2024夏/沖縄⑤ 身体を水にひたすこと
食べることと合わせて、今回の旅の目的に掲げたのが、たんと泳ぐこと。
泳ぐことは、美味しいものを食べることと合わせて、家族の数少ない共通の趣味です。
子ども達は、週一回の少ない頻度ですが幼少期からプールに通っており、それなりに泳げるようになってきました。
小学5年生の娘は、四泳法のうち最後に習得するバタフライに挑戦中。今月プールのテストに合格できるよう練習を頑張っています。
小学3年生の息子は、運動が苦手ですが、どたんばたんとしたフォームでようやくこの夏から25m泳げるようになりました。
夏の週末はひとまずプール。夏休み中は、平日も開放された小学校のプールに通っています。
わたし自身、足は遅かったけれど、幼い頃父からあだ名を「カッパ」とつけられたほど、泳ぐことが好きでした。
プールだけでなく、生まれ育った宮崎の海や、小学生の頃に住んだ五島列島の海など、身近なところにいつも海があったので、海がある風景が好きです。

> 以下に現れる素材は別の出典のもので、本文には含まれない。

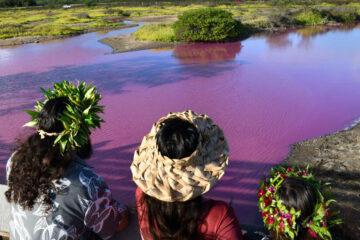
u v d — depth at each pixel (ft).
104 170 18.98
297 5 149.38
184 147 3.61
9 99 34.06
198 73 41.96
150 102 31.27
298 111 27.09
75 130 5.08
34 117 5.93
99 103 31.55
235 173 17.92
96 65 49.65
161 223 3.85
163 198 3.73
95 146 22.13
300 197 4.49
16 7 258.37
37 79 42.22
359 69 40.42
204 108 28.91
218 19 69.56
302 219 4.52
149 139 4.42
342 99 29.66
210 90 34.30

潮風のべたべたと甘くまとわりつく香りも好きです。
プール育ちの子供達は、昨年、壱岐へ旅行した際に、きれいな海を目の前にして、「海はベタベタするからいやだ。プールで泳ぎたい。」と言いました。わたしの心にはそれが少し引っかかっていたんですね。だから今年の沖縄旅行では、海で泳ぐのではなく、一緒に泳げればいいと、少しハードルを下げることにしました。
前置きが長くなりましたが、今回の沖縄旅行はヒューイットリゾート那覇でも、沖縄かりゆしビーチリゾートオーシャンでも、朝夕と2回ずつ泳ぎ、身体を水の中にくゆらせ、ぷかぷかと水の中特有の浮遊感を堪能しました。息を止めて水の中に潜っていると、外の世界と切り離されて、頭の中を忙しくかけめぐる雑念が消えていきます。

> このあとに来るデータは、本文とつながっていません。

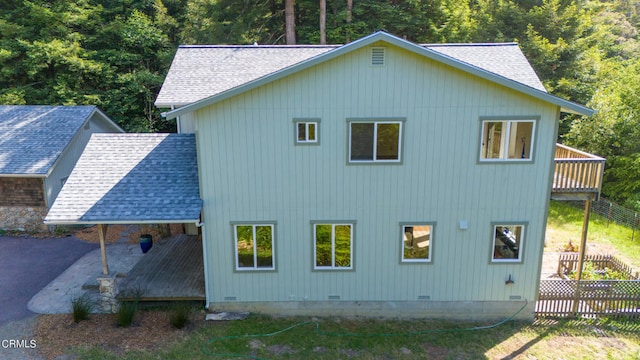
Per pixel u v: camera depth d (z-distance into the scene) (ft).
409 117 34.42
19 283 42.47
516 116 34.27
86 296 39.75
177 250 47.06
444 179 35.70
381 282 37.91
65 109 66.74
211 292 37.88
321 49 51.83
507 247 37.42
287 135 34.86
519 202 36.09
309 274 37.68
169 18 100.27
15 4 94.43
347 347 33.94
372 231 36.76
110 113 91.81
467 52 46.65
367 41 32.24
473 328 37.19
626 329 37.50
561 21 89.35
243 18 83.61
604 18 111.04
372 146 35.12
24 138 59.31
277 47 52.13
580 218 67.56
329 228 36.81
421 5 89.20
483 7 97.81
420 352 33.60
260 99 34.12
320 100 34.12
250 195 36.04
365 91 33.96
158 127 99.66
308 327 36.60
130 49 97.25
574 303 38.55
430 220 36.50
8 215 56.95
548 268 49.11
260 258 37.37
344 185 35.86
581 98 86.38
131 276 40.86
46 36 90.58
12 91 85.25
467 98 34.06
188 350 32.55
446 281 37.86
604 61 97.50
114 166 39.22
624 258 52.95
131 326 35.35
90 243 53.31
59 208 34.32
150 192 36.47
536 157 35.17
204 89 43.47
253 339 34.42
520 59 44.60
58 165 57.62
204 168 35.40
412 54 33.24
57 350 31.99
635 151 71.51
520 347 34.71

しかし、毎度毎度プール付きホテルに泊まるのは高くつくので、3日目は個人経営のプールがないシンプルな宿に泊まりました。
子どもたちは持ってきたiPadで動画を見てゆっくり過ごすのかな、私だけ海辺を散歩しようかな、と考えていたところ、娘が宿の目の前にある海を見て言いました。
「海がきれい。泳ぎたい。」
去年と今年で、彼女の目にうつったものがどう変わり、そのような言葉が出たのか私には分かりません。
でも嬉しかったですね。
娘は別に海がきらい、だったわけではない。
同じ経験をするとしても、受け入れる側の成熟度やその日のコンディションでどう感じるかは当然違うし、ボキャブラリーの少ない子供は感じた気持ちを表現する術を持ちません。
「いやだ」「きらい」といった単純な言葉で表現されたそれを、大人側がまるっと受け取り、この子はこういう嗜好の子なんだ、と決めつけるのは良くないな。と改めて思いました。
プールで泳ぐのか、海で泳ぐのか、そんなことはどちらでもよい。彼らが私と一緒に旅に出ることを嫌がるまでは、時に厳しい意見で鼻をへし折られながらも色々な経験を一緒にしていこう。
小さな魚の泳ぐしょっぱい水に身体をひたし、顔をつけて目がいたいいたいと騒ぎ、手を繋いでぷかぷかと水面に浮かんだ経験は、この夏のわたしの大切な想い出です。